__Questions to answer__
(A) Translate this sentence from the forum thread on Star Wars game mechanics into Spanish: "By tenth level, the Wookie has managed to get his Will save up to 19, and the Dark Jedi has a +17 to his check."
(B) Reproduce the forum thread on Star Wars game mechanics from "Ultimately, the fact" to "Grip (vs Will)".

At first level, your average Wookie Soldier will have a Will save of 10. The Dark Jedi is wandering around with a +12 to that check (trained, skill focus, 14 Cha). The Dark Jedi picks up the Wookie using Move Object, hurling it another character - a Noble with a Reflex defense of 12. Both characters take 2d6 damage - and couldn't avoid it unless the Dark Jedi rolled less than 3 (in which case he failed the basic check).

By tenth level, the Wookie has managed to get his Will save up to 19, and the Dark Jedi has a +17 to his check. Still favours the Dark Jedi.

By twentieth level, the Wookie is at Will of 29, and he Dark Jedi is at +22. Still favours the Dark Jedi! (Actually, using skill bonuses, the Dark Jedi may well be at +24...)

Ultimately, the fact that the skill system and attack/defense systems are built on utterly different scales undermines the Use the Force skill; and why I would strongly recommend using a variant of the 4E attack system for the Use the Force attack powers.

The maths is still problematic, but it's much easier to judge than the basic version.

Note also that a basic jedi can use these powers:
* Force Slam (vs Fort)
* Force Grip (vs Will)
* Move Object (vs Ref)

It's not very hard at all to target the weak defense of a character - and it'll be weak.


----------



## Fifth Element (Jul 5, 2012)

Quickleaf said:


> Picture or it didn't happen



You want a 4-dimensional _picture_? You're blowing my mind.


----------



## MerricB (Jul 5, 2012)

Just found the stats for the 14th level version of my Star Wars character:

Miles - Noble 10/Officer 4
Fort 25, Ref 29, Will 30.
Best skills: +21.
Attack: blaster +13
Relevant feats: Improved Defenses.

At this point, my best defense (Will) is giving a 50/50 chance against a regular Force User. However, I'm still utterly weak with Fort.

14th is about where the maths finally begins to work for skills vs defenses, btw. That's a lot of levels where it *doesn't* work.

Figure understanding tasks
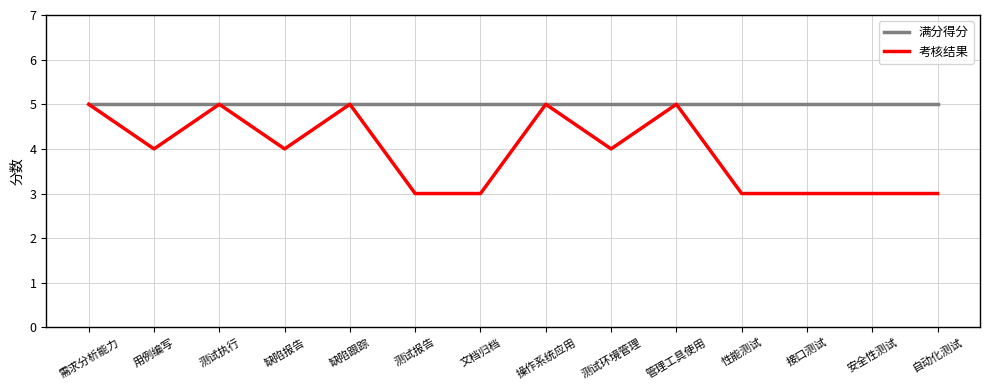

What is the maximum value for 满分得分?

5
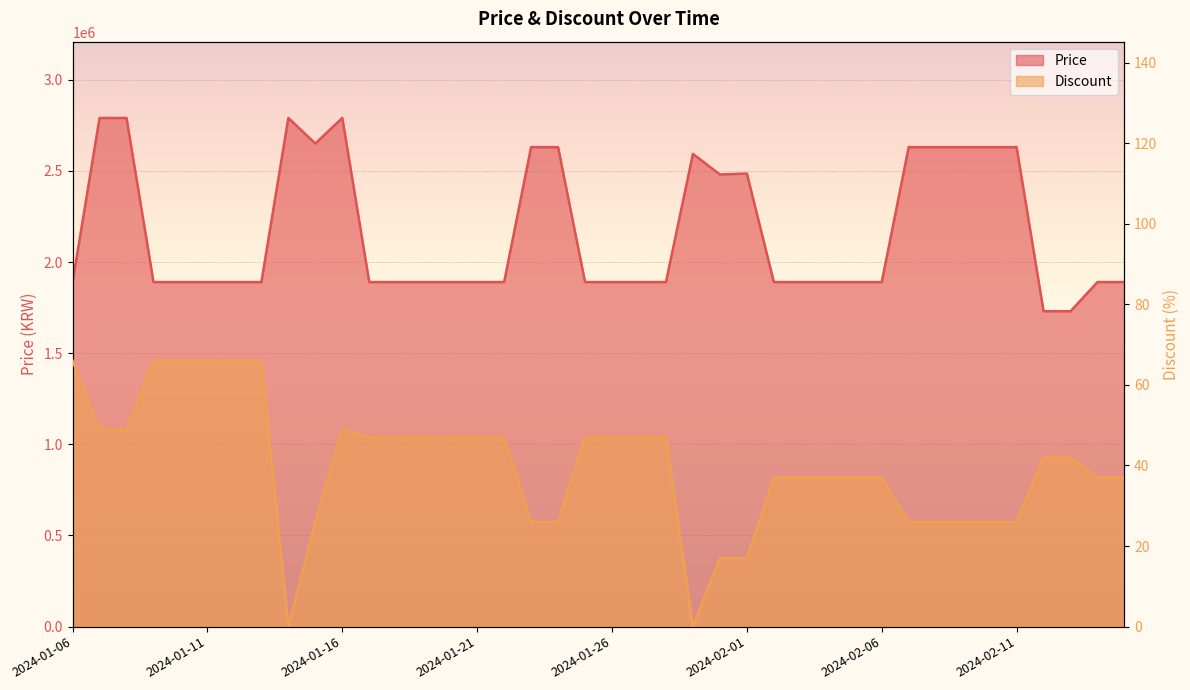

What is the label of the 30th point from the left?

2024-02-05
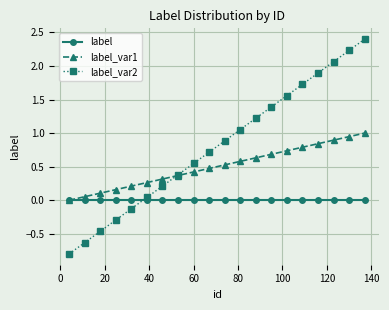

True or false: label_var2 and label intersect in this chart.

True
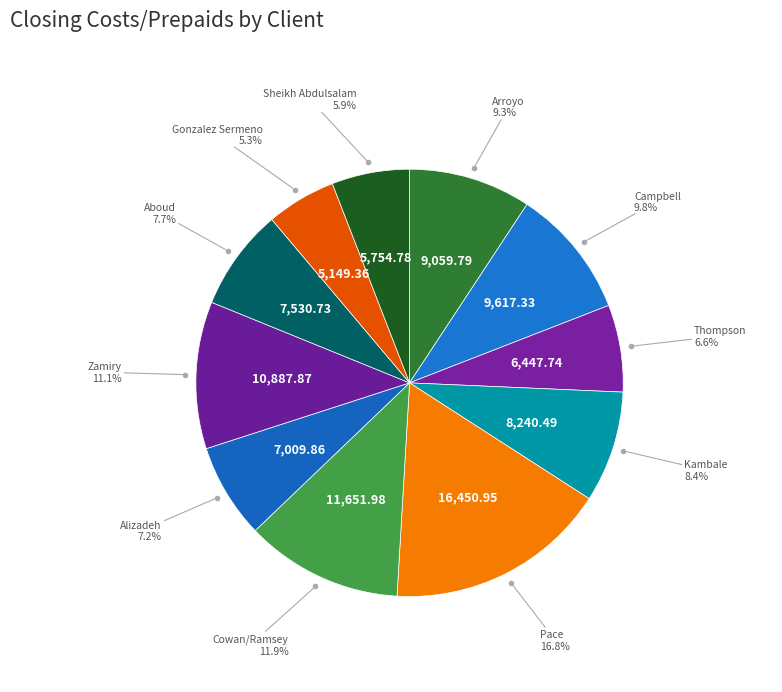

How many segments does this pie chart have?

11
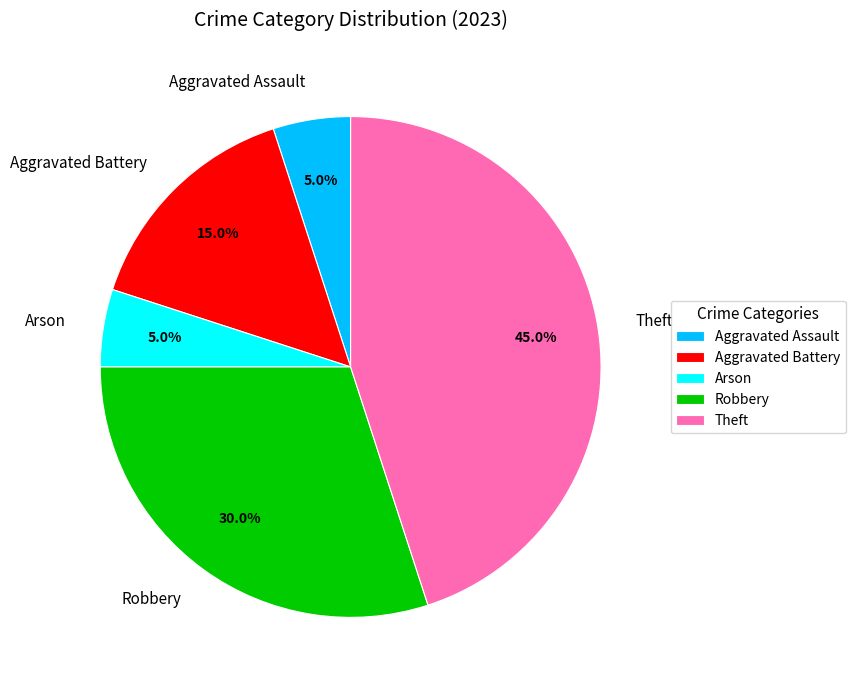

To the nearest percent, what portion does Theft represent?

45%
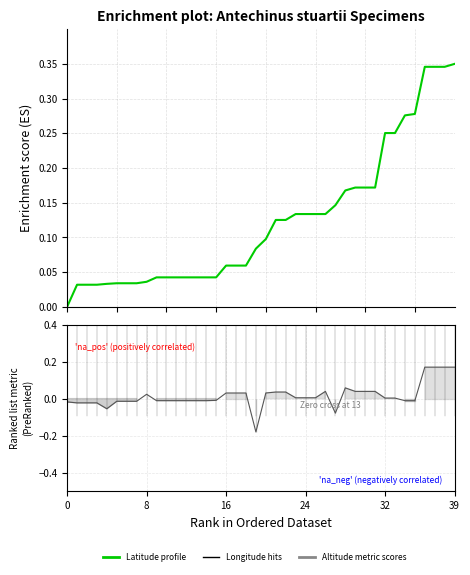

What is the smallest value displayed?

-0.2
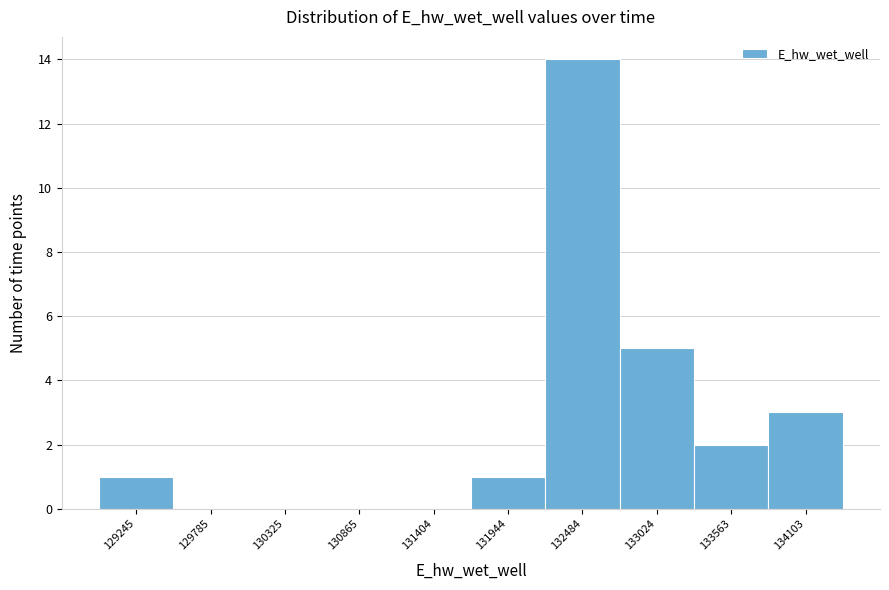

Reading left to right, list every bar in this chart as the range it spans on the x-axis followed by its height. Neither the bar edges nor the heights are printed on the chart, so give them approximately, as read against the axes.

129000 to 129500: 1
129500 to 130100: 0
130100 to 130600: 0
130600 to 131100: 0
131100 to 131700: 0
131700 to 132200: 1
132200 to 132800: 14
132800 to 133300: 5
133300 to 133800: 2
133800 to 134400: 3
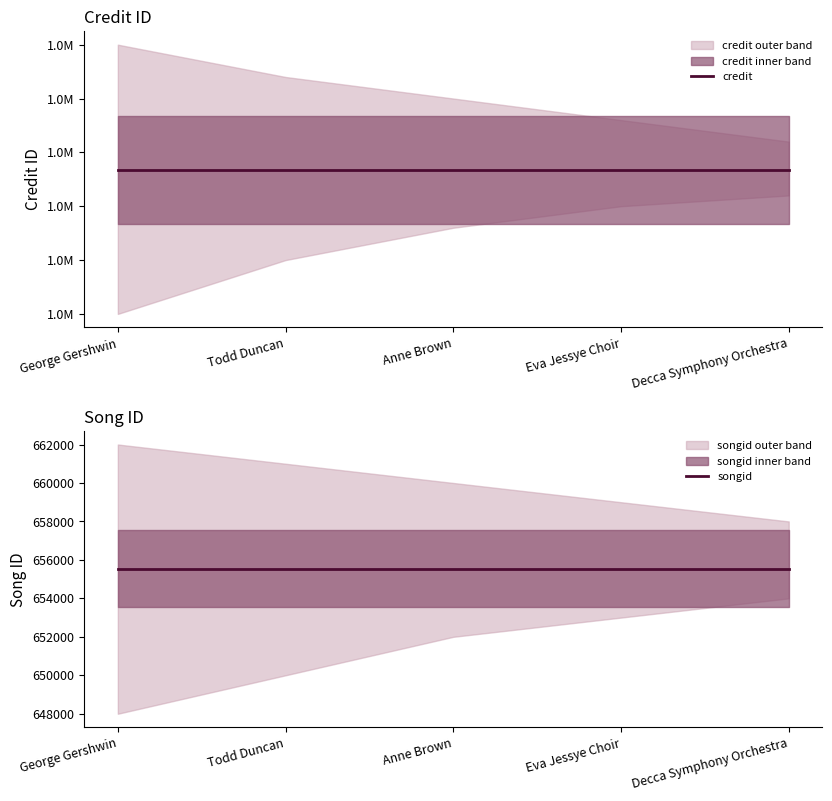

Read the credit value at Todd Duncan.

1713340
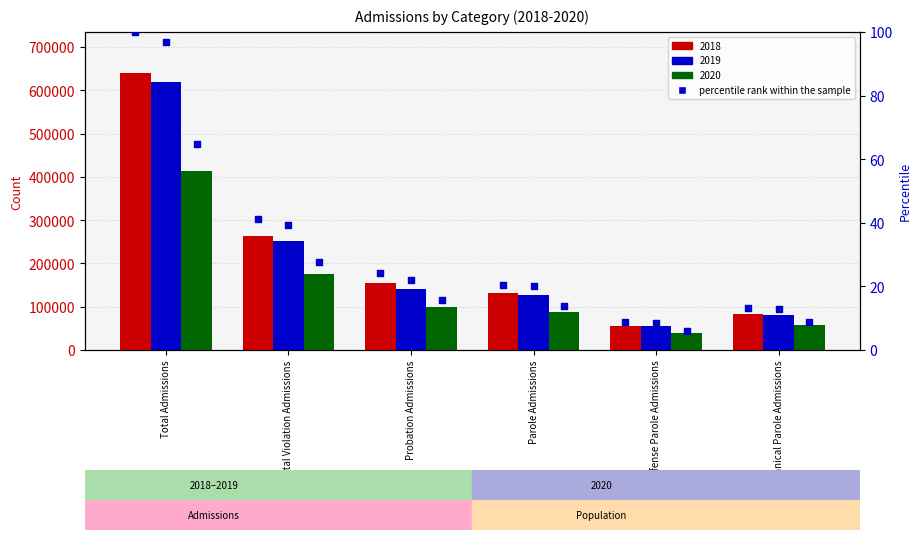

Approximately how many times larger is the value at Probation Admissions compared to Parole Admissions?

1.2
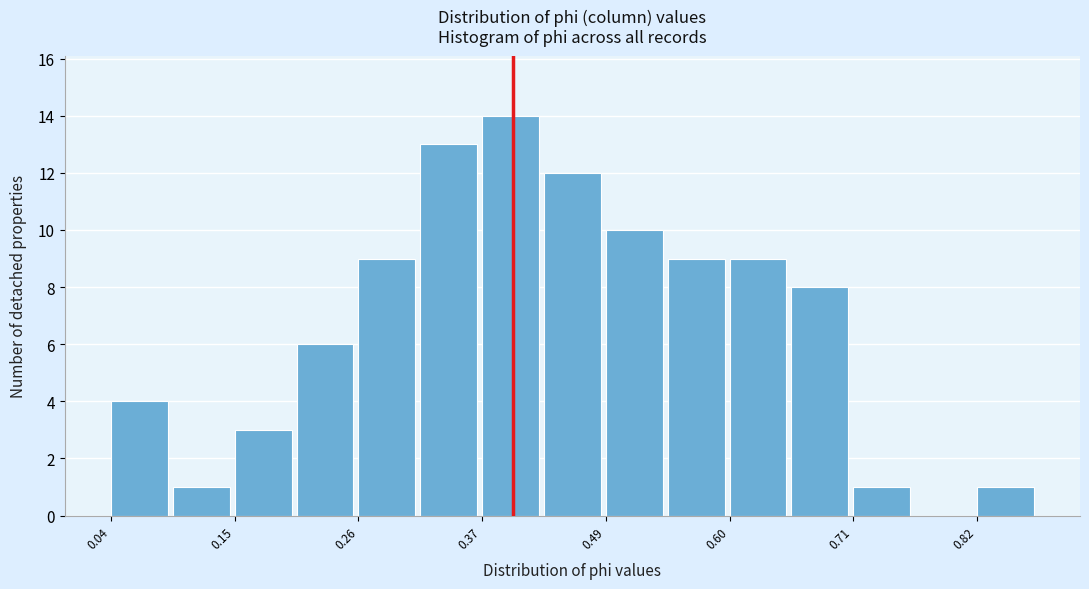

Around what value on the x-axis is the tallest bar? Give the approximate position of its centre, as read against the axis.

0.40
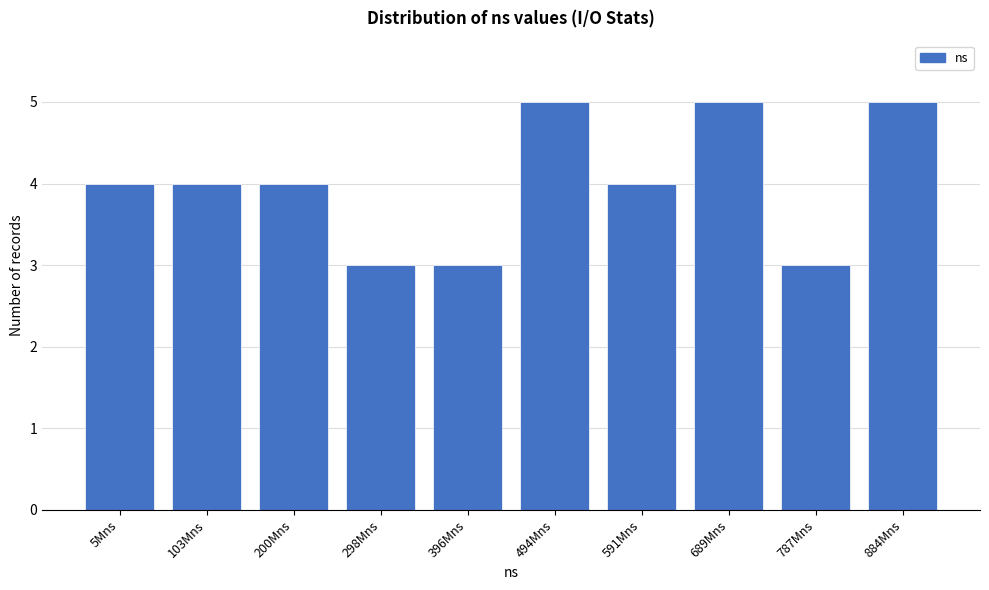

Reading left to right, extract all data points from this chart.

4	4	4	3	3	5	4	5	3	5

__Answer section__
(A) Para el décimo nivel, el wookie ha logrado subir su salvación de Voluntad a 19, y el Jedi Oscuro tiene un +17 en su tirada.

(B)
Ultimately, the fact that the skill system and attack/defense systems are built on utterly different scales undermines the Use the Force skill; and why I would strongly recommend using a variant of the 4E attack system for the Use the Force attack powers.

The maths is still problematic, but it's much easier to judge than the basic version.

Note also that a basic jedi can use these powers:
* Force Slam (vs Fort)
* Force Grip (vs Will)